Stored entries:

----------------------------------------

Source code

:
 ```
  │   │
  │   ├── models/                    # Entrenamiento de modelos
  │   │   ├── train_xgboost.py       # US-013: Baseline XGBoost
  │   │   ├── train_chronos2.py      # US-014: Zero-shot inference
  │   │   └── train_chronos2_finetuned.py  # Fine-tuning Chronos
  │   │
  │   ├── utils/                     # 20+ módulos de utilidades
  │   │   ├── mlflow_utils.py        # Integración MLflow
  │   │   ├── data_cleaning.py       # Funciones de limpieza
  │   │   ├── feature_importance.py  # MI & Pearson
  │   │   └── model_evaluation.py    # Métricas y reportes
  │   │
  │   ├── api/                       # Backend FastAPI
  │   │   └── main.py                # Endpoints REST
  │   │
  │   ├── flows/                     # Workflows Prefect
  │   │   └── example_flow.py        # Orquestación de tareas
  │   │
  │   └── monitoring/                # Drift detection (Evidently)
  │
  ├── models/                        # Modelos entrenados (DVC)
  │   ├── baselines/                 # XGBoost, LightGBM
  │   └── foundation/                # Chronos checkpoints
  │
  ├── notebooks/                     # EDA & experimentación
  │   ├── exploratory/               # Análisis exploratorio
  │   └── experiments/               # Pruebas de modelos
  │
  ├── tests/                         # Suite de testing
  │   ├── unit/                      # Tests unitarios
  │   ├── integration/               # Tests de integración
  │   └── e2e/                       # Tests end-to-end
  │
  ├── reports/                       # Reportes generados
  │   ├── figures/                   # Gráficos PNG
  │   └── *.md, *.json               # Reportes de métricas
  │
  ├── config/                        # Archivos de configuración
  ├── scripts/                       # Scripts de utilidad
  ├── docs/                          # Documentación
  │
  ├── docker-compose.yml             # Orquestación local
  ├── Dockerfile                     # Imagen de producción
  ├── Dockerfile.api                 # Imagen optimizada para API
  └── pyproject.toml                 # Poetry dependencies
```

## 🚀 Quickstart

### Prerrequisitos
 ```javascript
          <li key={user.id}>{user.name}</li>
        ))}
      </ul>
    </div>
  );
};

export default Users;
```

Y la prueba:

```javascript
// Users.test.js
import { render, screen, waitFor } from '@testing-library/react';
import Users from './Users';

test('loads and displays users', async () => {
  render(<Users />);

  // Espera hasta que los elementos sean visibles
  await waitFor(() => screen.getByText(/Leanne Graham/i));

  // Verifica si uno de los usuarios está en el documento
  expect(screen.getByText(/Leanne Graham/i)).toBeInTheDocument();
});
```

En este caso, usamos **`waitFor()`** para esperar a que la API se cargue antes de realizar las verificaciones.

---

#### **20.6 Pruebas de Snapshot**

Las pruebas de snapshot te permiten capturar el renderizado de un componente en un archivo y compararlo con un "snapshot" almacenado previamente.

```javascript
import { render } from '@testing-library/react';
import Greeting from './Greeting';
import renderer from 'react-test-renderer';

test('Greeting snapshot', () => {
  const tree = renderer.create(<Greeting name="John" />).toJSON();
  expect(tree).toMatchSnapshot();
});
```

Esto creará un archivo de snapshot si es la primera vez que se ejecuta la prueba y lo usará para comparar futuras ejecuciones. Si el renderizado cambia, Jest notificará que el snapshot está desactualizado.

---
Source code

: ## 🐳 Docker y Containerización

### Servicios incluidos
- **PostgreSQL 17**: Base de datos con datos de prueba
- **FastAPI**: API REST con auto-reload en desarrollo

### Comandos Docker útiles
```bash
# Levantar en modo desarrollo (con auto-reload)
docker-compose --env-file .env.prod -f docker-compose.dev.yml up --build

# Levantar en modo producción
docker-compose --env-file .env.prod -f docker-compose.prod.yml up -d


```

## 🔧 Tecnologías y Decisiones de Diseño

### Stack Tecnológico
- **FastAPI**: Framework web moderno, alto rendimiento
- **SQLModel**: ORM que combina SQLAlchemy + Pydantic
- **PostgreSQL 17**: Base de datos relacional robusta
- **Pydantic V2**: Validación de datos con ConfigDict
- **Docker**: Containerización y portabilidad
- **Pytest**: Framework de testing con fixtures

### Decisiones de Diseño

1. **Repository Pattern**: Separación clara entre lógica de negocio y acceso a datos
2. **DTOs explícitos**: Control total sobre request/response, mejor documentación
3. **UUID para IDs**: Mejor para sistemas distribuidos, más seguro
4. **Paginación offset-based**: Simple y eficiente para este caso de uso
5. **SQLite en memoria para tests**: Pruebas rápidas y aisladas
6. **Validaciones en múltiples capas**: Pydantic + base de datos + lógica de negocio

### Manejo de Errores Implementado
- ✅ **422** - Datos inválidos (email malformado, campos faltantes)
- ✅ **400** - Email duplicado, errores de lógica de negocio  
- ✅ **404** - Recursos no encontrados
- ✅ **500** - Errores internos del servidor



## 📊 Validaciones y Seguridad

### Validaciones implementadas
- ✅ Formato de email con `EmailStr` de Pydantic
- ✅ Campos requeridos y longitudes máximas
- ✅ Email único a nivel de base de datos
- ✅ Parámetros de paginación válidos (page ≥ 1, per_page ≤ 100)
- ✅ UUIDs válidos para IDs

----------------------------------------

Exercise goal » Filter the entries down to the lines that hold "modo". Copy those lines.

Completed exercise »
# Levantar en modo desarrollo (con auto-reload)
# Levantar en modo producción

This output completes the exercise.